● **Document text**:

Knaphill
- Full name: Knaphill Football Club
- Nickname: The Knappers
- Founded: 1924
- Ground: Redding Way, Knaphill
- Capacity: 1,000 (100 seated)
- Chairman: James Carpenter
- Manager: Mike Woolgar
- League: Combined Counties League Premier Division South
- 2025–26: Combined Counties League Premier Division South, 6th of 20
| Home colours | Away colours |

= Knaphill F.C. =

Association football club in England

Knaphill Football Club is a football club based in Knaphill, Surrey, England. They are currently members of the and play at the Brookwood Country Park on Redding Way.

==History==
The club was established in 1924. They became members of the Surrey Intermediate League, winning the league title in 1935–36. However, by the 1970s the club were playing in the Woking & District League. They won the league's Charity Cup in 1972–73 and went on to win the Premier Division, League Cup and Charity Cup treble in 1978–79. The club were Premier Division runners-up the following season, but retained the League Cup and Charity Cup, as well as winning the Challenge Cup.

Knaphill then returned to the Surrey County Intermediate League (Western), joining Division Three. They were Division Three champions their first season back in the league, earning promotion to Premier Division Two. In 1981–82 the club were runners-up in Premier Division Two, securing a third successive promotion. The following season saw them finish as runners-up in Premier Division One. In the 1990s the club absorbed Heathlands from the Guildford and Woking Alliance League.

● **Source data**:
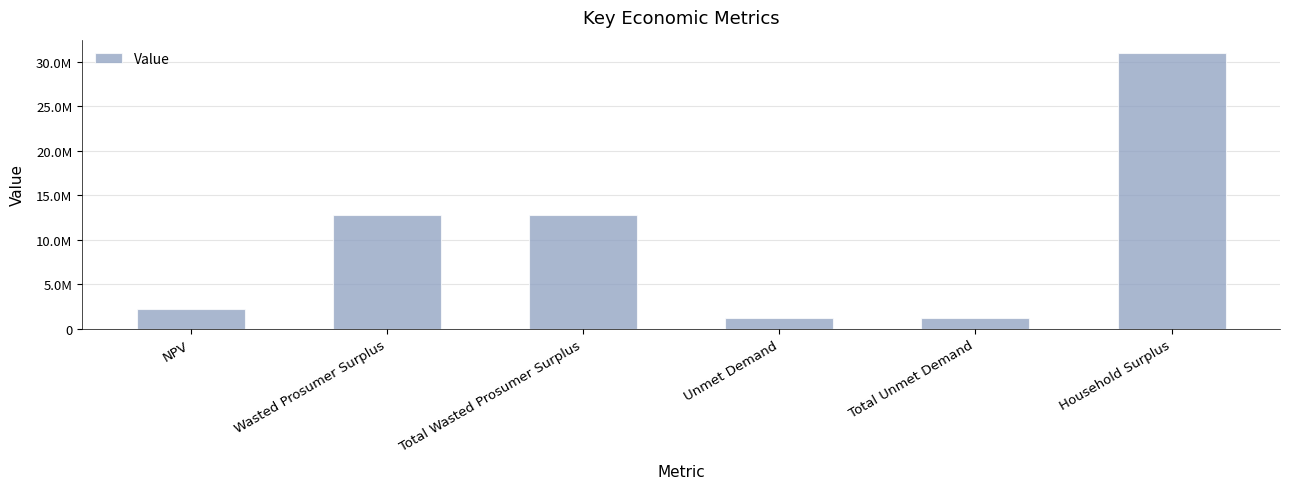

Where does the data first go above 12758091?

Wasted Prosumer Surplus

● **Work order 1**: From the history section of the Knaphill F.C. article, list every season written as a span of years, such as "1900–01".
● **Work order 2**: Extend the Knaphill F.C. article by continuing it from its final sentence.

● **Exercise result 1**: 1935–36, 1972–73, 1978–79, 1981–82

● **Exercise result 2**:
In 2005–06 Knaphill won Division One of the Surrey County Intermediate League (Western) and were promoted to the Premier Division. The following season they were Premier Division champions, earning promotion to Division One of the Combined Counties League. A third-place finish in Division One in 2013–14 saw the club promoted to the Premier Division. In 2017–18 they won the Premier Challenge Cup, beating Worcester Park 3–2 in the final. In 2023–24 the club finished third in the Combined Counties League Premier Division South, qualifying for the promotion play-offs. After beating Tadley Calleva 2–0 the semi-finals, they lost 2–1 to AFC Croydon Athletic in the final.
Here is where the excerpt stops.